WRITTEN TASK 1:
Reproduce the records from the line with "cyan circle: moved 19 px up" up to and including the line with "red circle: moved 3 px right", leaving out the pictures.

-- TEXT SECTION start --

# An 0-6-0F Build



## trainmaster1989 (Jan 4, 2008)

I've finally started building my first locomotive. I've had the information for  couple years now but havent really been ready to try it.

The locomotive: 

The locomotive is a H.K. Porter fireless built for the Public Service Electric Company in 1923. 

Fireless locomotives were steam locomotives that did not have a firebox and instead ran off of steam stored in its insulated resivoir. When the steam runs low, it is recharged at a stationary boiler. Fireless and compressed air locomotives were used extensively in mines and other such facilities where a spark could potentially cause a fire. They allowed the owner to move the fire out of the danger area without sacrificing the abilities of a locomotive. This one was built for a coal fired electrical plant where coal dust in the air could potentially cause an explosion. It was never given a road number and held its shop number of 6816.

-- TEXT SECTION end --
-- MATERIAL FOR THE TASK start --

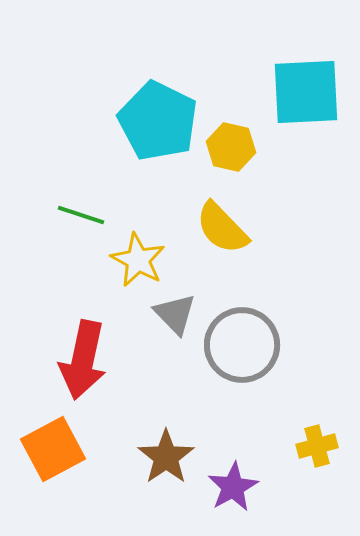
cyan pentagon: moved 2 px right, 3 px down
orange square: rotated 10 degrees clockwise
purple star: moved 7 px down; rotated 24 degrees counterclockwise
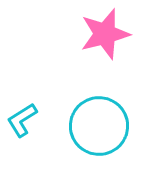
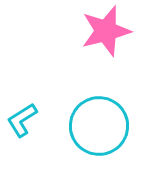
pink star: moved 1 px right, 3 px up
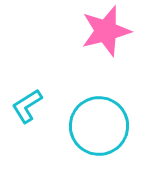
cyan L-shape: moved 5 px right, 14 px up
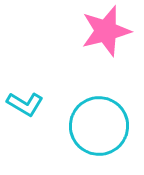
cyan L-shape: moved 2 px left, 2 px up; rotated 117 degrees counterclockwise
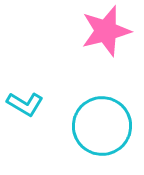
cyan circle: moved 3 px right
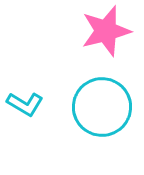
cyan circle: moved 19 px up
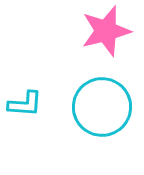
cyan L-shape: rotated 27 degrees counterclockwise
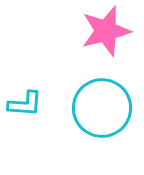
cyan circle: moved 1 px down
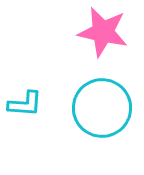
pink star: moved 3 px left, 1 px down; rotated 27 degrees clockwise
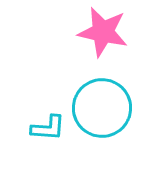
cyan L-shape: moved 23 px right, 24 px down
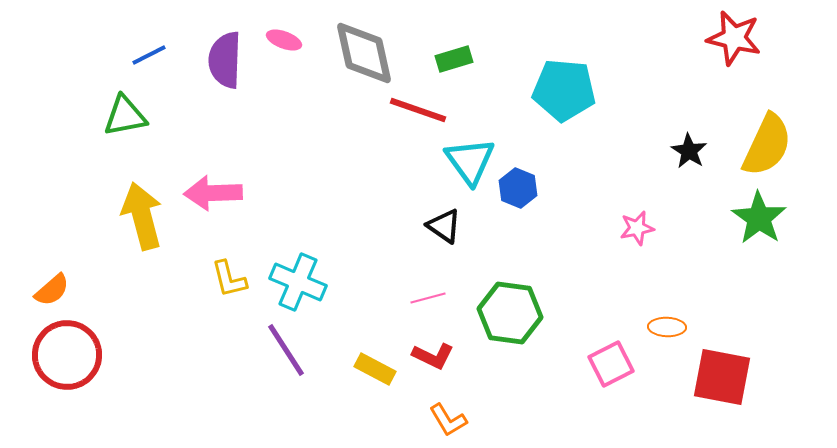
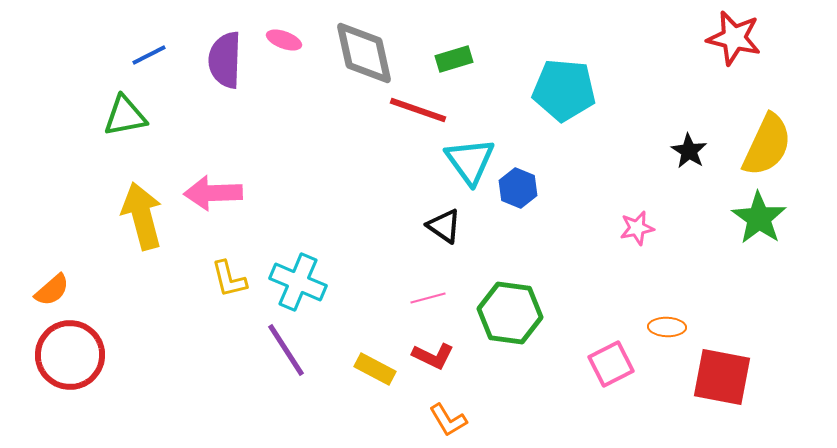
red circle: moved 3 px right
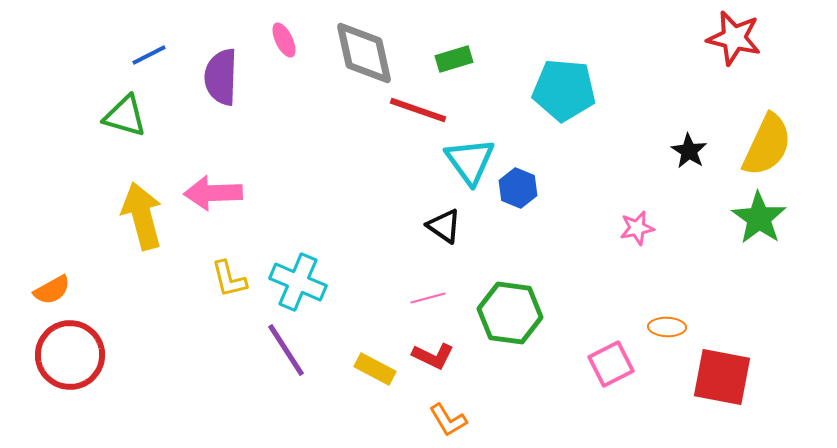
pink ellipse: rotated 44 degrees clockwise
purple semicircle: moved 4 px left, 17 px down
green triangle: rotated 27 degrees clockwise
orange semicircle: rotated 12 degrees clockwise
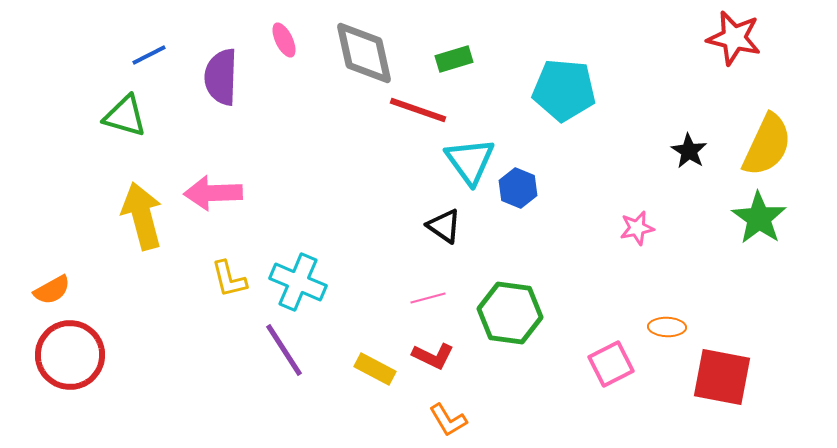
purple line: moved 2 px left
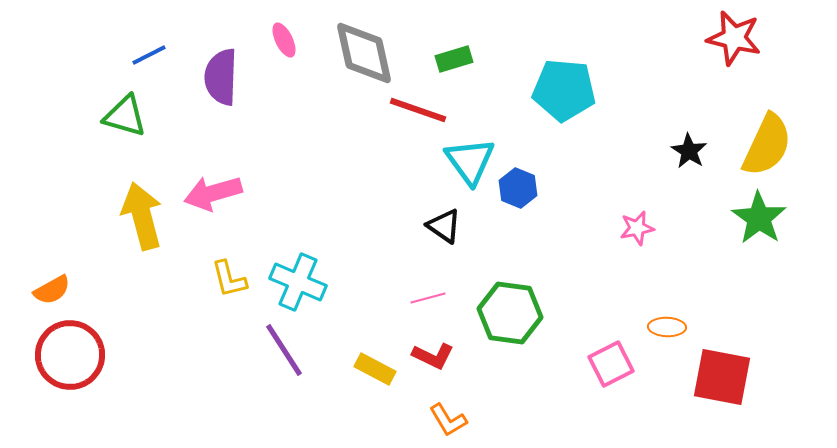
pink arrow: rotated 14 degrees counterclockwise
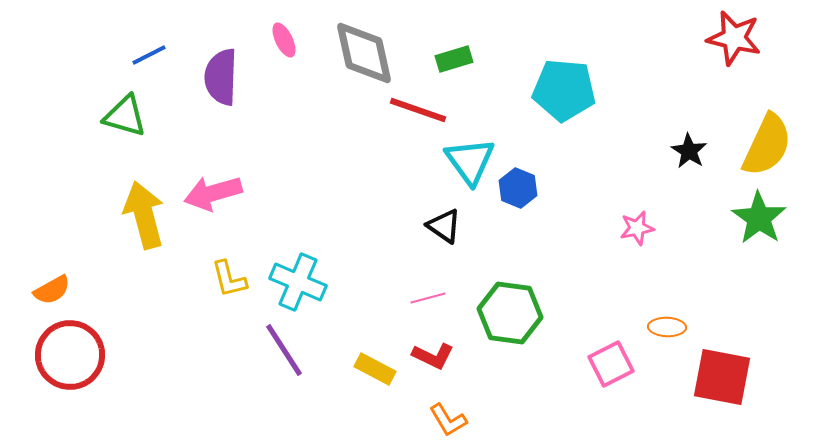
yellow arrow: moved 2 px right, 1 px up
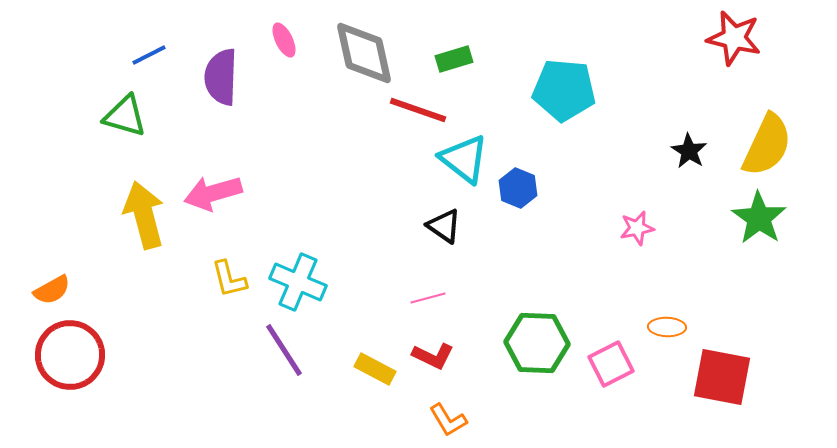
cyan triangle: moved 6 px left, 2 px up; rotated 16 degrees counterclockwise
green hexagon: moved 27 px right, 30 px down; rotated 6 degrees counterclockwise
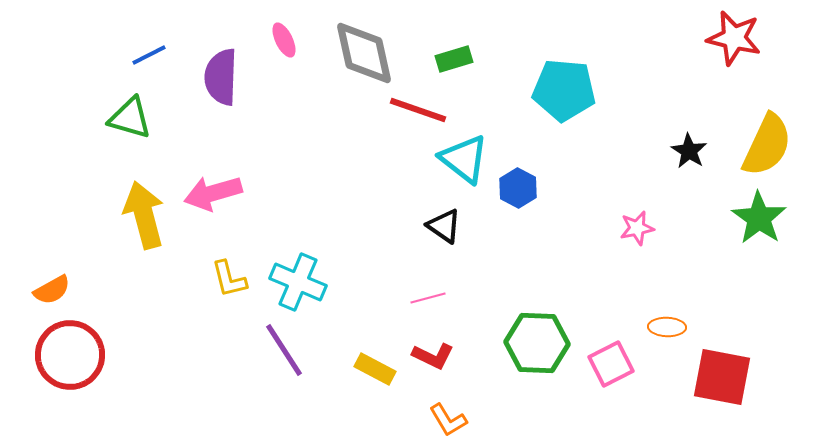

-- MATERIAL FOR THE TASK end --

WRITTEN TASK 2:
Write out the whole forum post about the fireless locomotive build word for word.

COMPLETE ANSWER 1:
cyan circle: moved 19 px up
cyan L-shape: rotated 27 degrees counterclockwise
cyan circle: moved 1 px down
pink star: moved 3 px left, 1 px down; rotated 27 degrees clockwise
cyan L-shape: moved 23 px right, 24 px down
red circle: moved 3 px right

COMPLETE ANSWER 2:
# An 0-6-0F Build



## trainmaster1989 (Jan 4, 2008)

I've finally started building my first locomotive. I've had the information for  couple years now but havent really been ready to try it.

The locomotive: 

The locomotive is a H.K. Porter fireless built for the Public Service Electric Company in 1923. 

Fireless locomotives were steam locomotives that did not have a firebox and instead ran off of steam stored in its insulated resivoir. When the steam runs low, it is recharged at a stationary boiler. Fireless and compressed air locomotives were used extensively in mines and other such facilities where a spark could potentially cause a fire. They allowed the owner to move the fire out of the danger area without sacrificing the abilities of a locomotive. This one was built for a coal fired electrical plant where coal dust in the air could potentially cause an explosion. It was never given a road number and held its shop number of 6816.